* WORK REQUIRED *
Please copy the passage on patents and prior art from "Something else I" to "were being reviewed.", renaming "prior art" to "earlier work" wherever it appears.

Something else I found while Googling for the patents were articles on the subject of our "novel idea." Some of these dated back well beyond a decade when the first patent was filed. Technically, these should have been considered as "prior art" since they described the same concept before the first patent application was filed. In all reality, none of the patents should ever have been valid. It is easy to understand how the first patent could have been granted. Back when it was issued, the USPTO probably didn't have the search capabilities to identify works of prior art (before the days of Google), but the subsequent patent applications should have turned up this prior art when they were being reviewed.

The point is, there are numerous patents that exist that are either identical or similar enough to be considered the same, and many of them probably aren't valid because they weren't novel ideas. These patents slipped through the cracks, but are now valid and are now viable weapons.

Weapons?

* EXTRACTED RECORDS *

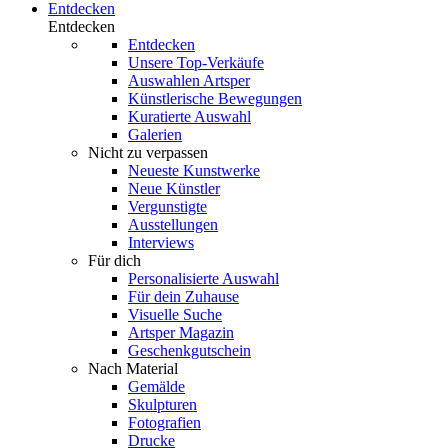
Entdecken
Entdecken
Entdecken
Unsere Top-Verkäufe
Auswahlen Artsper
Künstlerische Bewegungen
Kuratierte Auswahl
Galerien
Nicht zu verpassen
Neueste Kunstwerke
Neue Künstler
Vergunstigte
Ausstellungen
Interviews
Für dich
Personalisierte Auswahl
Für dein Zuhause
Visuelle Suche
Artsper Magazin
Geschenkgutschein
Nach Material
Gemälde
Skulpturen
Fotografien
Drucke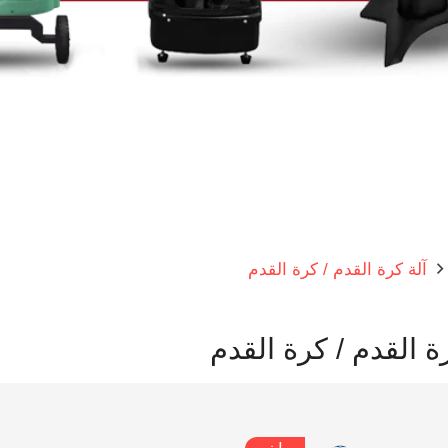
آلة كرة القدم / كرة القدم
ة القدم / كرة القدم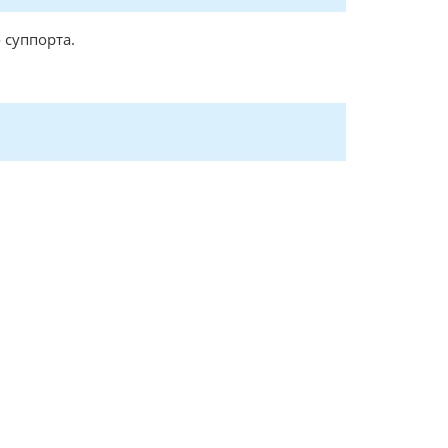
 суппорта.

* SOLUTION TO THE PROBLEM *
Something else I found while Googling for the patents were articles on the subject of our "novel idea." Some of these dated back well beyond a decade when the first patent was filed. Technically, these should have been considered as "earlier work" since they described the same concept before the first patent application was filed. In all reality, none of the patents should ever have been valid. It is easy to understand how the first patent could have been granted. Back when it was issued, the USPTO probably didn't have the search capabilities to identify works of earlier work (before the days of Google), but the subsequent patent applications should have turned up this earlier work when they were being reviewed.